((

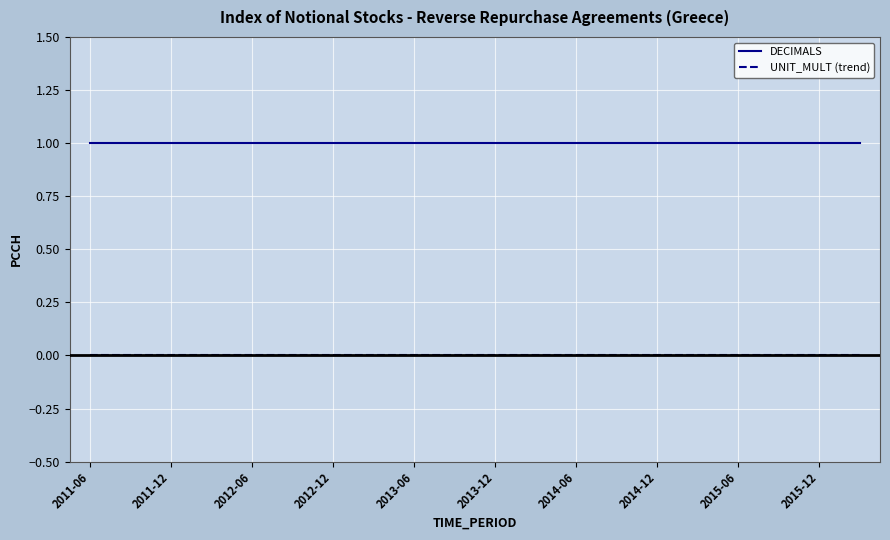

Which series has the largest total across all categories?

DECIMALS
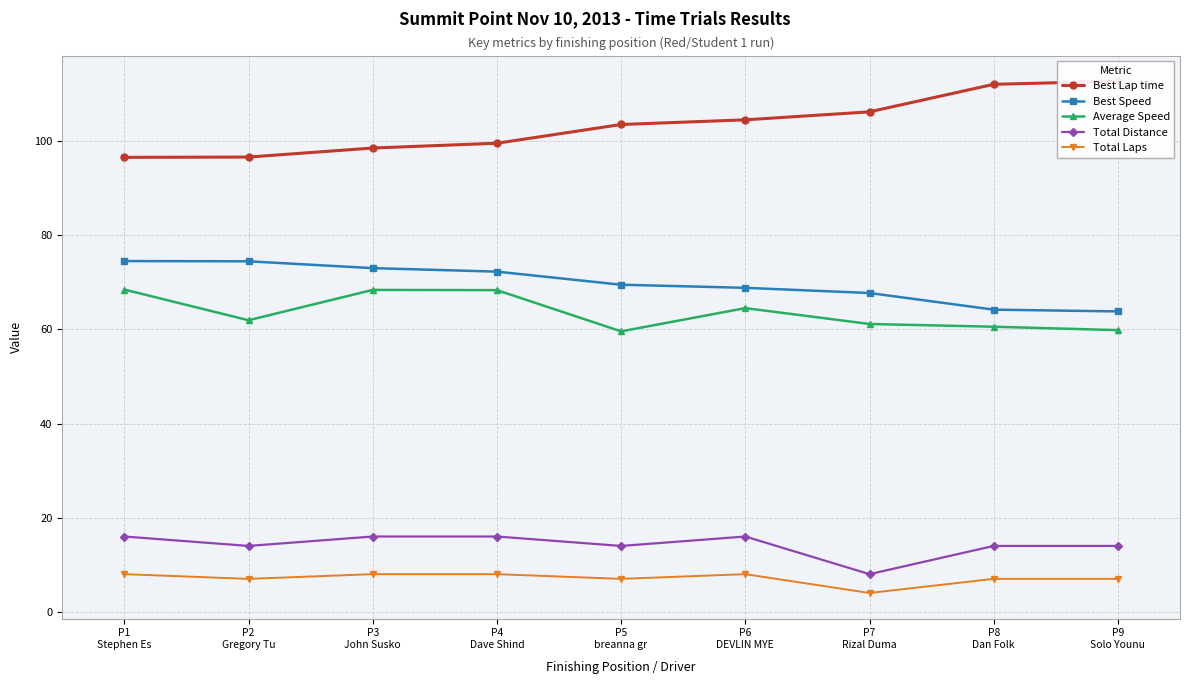

What is the approximate value of Total Distance at P7
Rizal Duma?

8.0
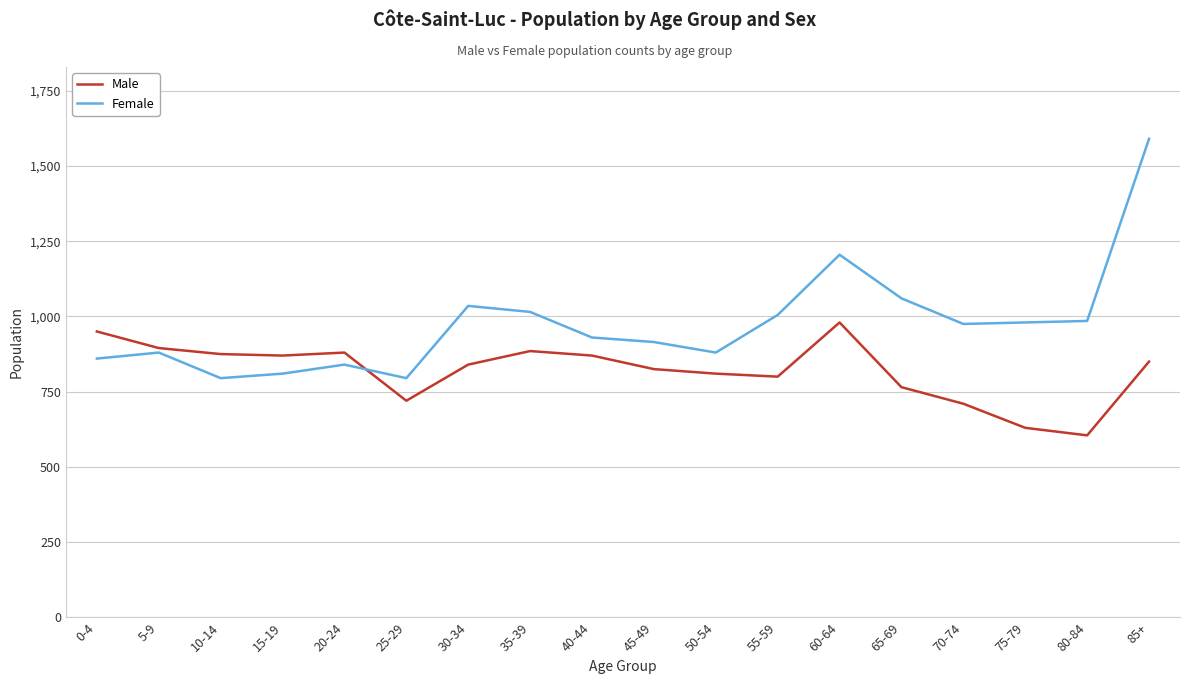

Does the chart display data point markers on the line(s)?

No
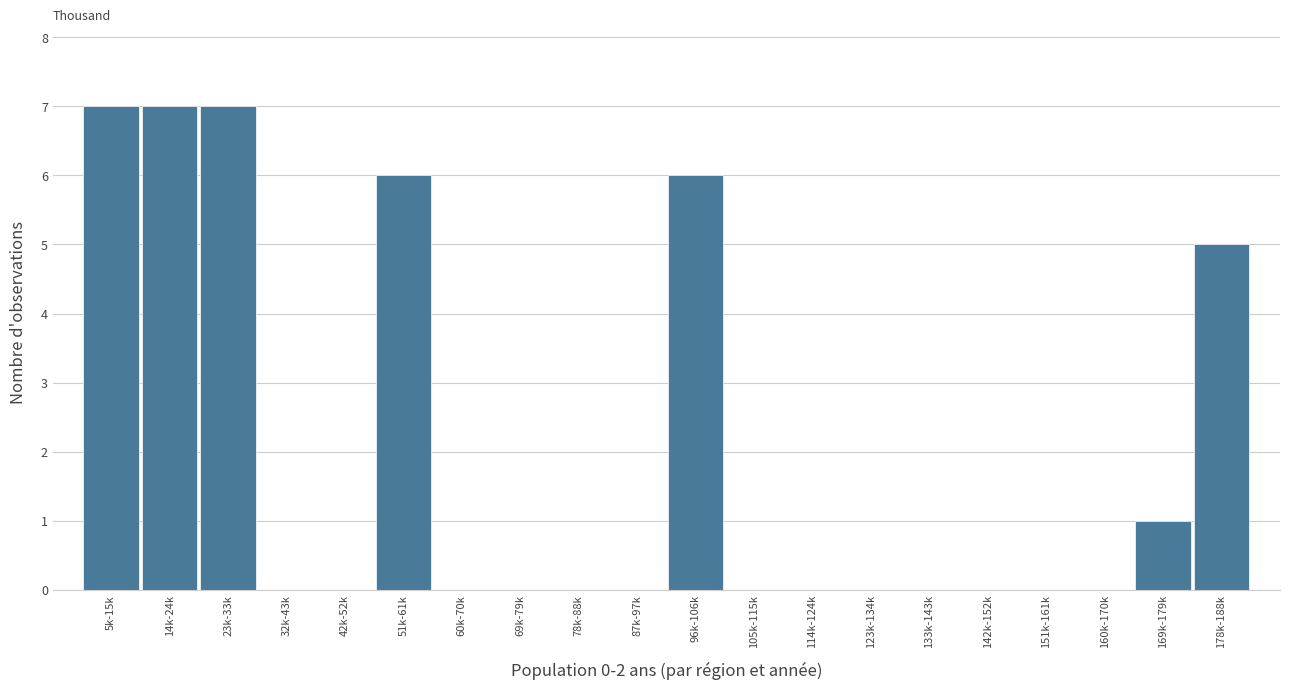

Reading left to right, extract all data points from this chart.

5k-15k=7	14k-24k=7	23k-33k=7	32k-43k=0	42k-52k=0	51k-61k=6	60k-70k=0	69k-79k=0	78k-88k=0	87k-97k=0	96k-106k=6	105k-115k=0	114k-124k=0	123k-134k=0	133k-143k=0	142k-152k=0	151k-161k=0	160k-170k=0	169k-179k=1	178k-188k=5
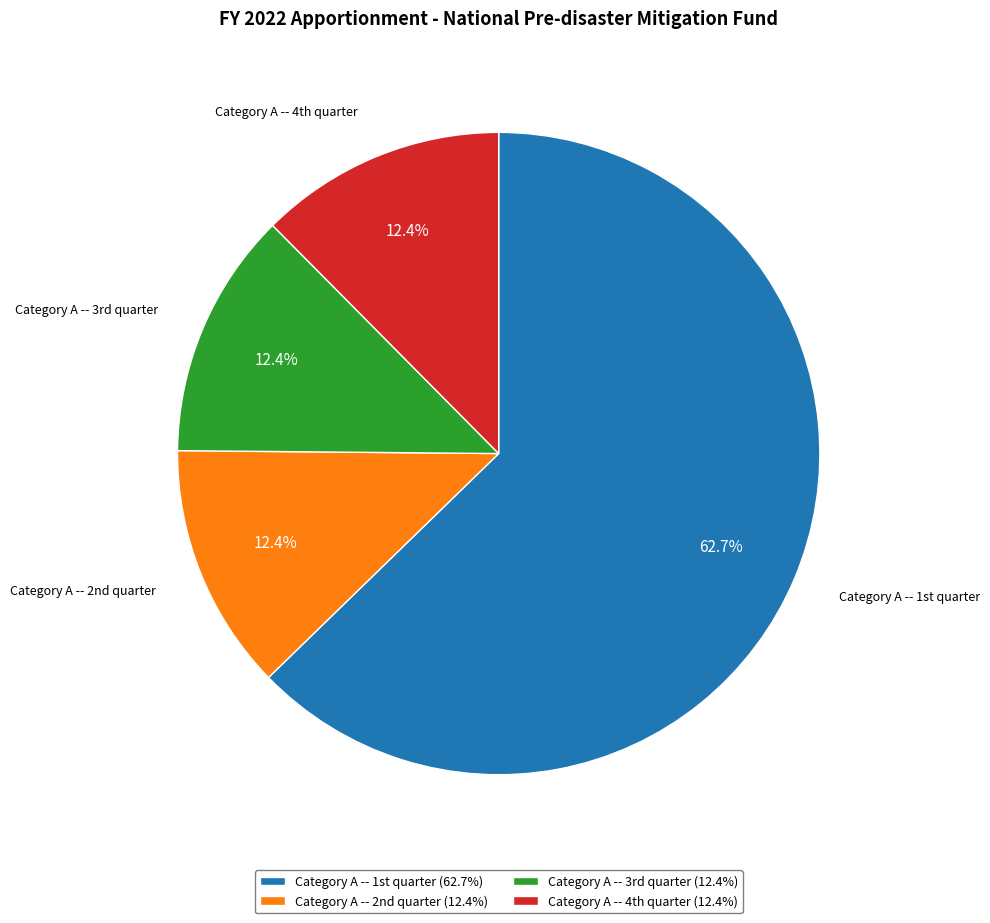

Is there a majority slice in this chart?

Yes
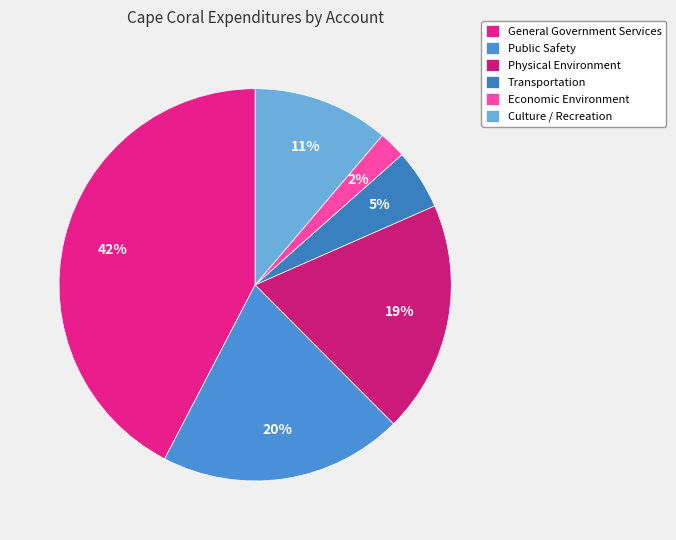

Does Physical Environment account for over 50% of the chart?

No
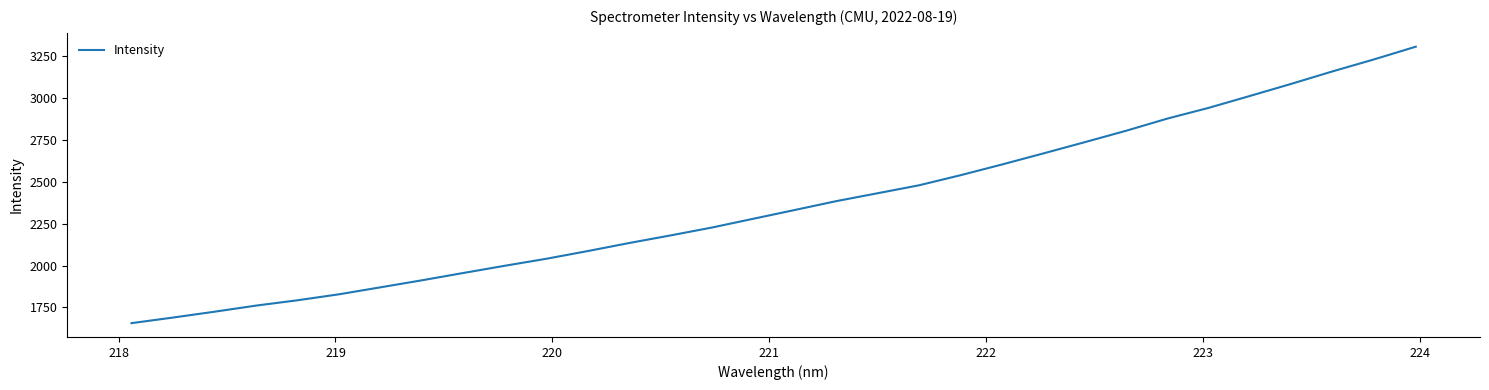

What is the maximum value shown in the chart?

3307.6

))

**ABOUT THIS EXERCISE:**
Rewrite the material as a numbered list, from the line containing "Does Physical Environment" through the end of the material, both ends included. Omit blank lines and leave out the pictures.

**REPLY TO THE TASK:**
1. Does Physical Environment account for over 50% of the chart?
2. No
3. What is the maximum value shown in the chart?
4. 3307.6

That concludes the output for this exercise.